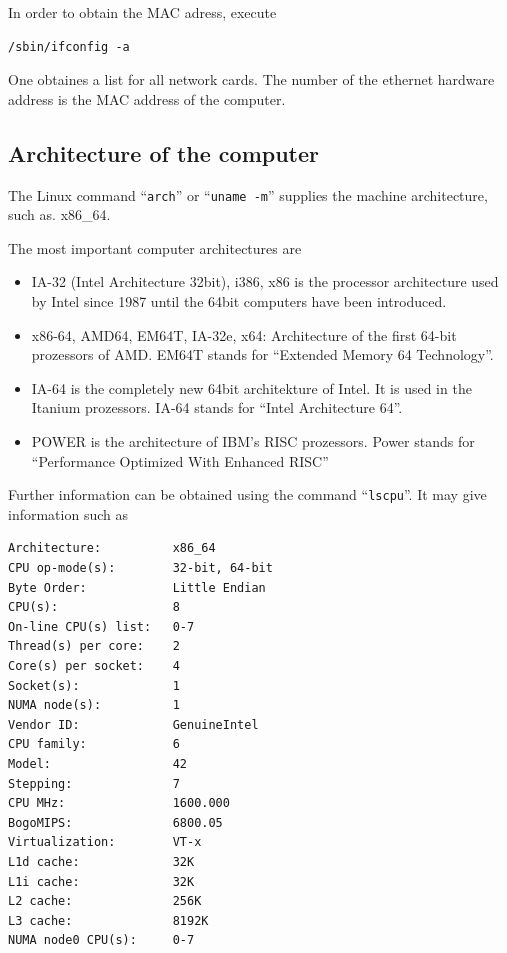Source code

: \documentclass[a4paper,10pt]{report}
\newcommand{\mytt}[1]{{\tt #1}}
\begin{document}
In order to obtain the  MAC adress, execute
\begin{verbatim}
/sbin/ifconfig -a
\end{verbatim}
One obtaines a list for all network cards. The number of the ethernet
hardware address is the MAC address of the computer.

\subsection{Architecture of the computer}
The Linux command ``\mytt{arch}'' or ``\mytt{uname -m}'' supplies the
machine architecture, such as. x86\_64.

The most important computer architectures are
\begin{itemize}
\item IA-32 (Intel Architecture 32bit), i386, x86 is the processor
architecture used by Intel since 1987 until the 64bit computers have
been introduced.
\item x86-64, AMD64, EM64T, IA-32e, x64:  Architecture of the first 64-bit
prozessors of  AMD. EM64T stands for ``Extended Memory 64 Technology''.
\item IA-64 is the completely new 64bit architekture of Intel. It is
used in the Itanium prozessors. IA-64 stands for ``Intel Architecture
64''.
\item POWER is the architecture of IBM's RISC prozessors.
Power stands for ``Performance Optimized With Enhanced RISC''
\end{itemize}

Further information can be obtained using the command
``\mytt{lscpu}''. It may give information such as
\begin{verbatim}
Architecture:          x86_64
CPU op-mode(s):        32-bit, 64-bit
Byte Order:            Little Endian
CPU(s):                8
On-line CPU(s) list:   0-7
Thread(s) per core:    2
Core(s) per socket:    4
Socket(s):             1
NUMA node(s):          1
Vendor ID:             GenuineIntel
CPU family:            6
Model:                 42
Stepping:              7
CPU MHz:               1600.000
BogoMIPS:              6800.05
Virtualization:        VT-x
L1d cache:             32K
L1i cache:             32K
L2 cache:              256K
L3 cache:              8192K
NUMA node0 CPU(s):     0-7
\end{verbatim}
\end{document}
------------------------------------------------------------
• [What you will do]:
Copy out each line of the listing that holds "mytt".

• [Your response]:
\newcommand{\mytt}[1]{{\tt #1}}
The Linux command ``\mytt{arch}'' or ``\mytt{uname -m}'' supplies the
``\mytt{lscpu}''. It may give information such as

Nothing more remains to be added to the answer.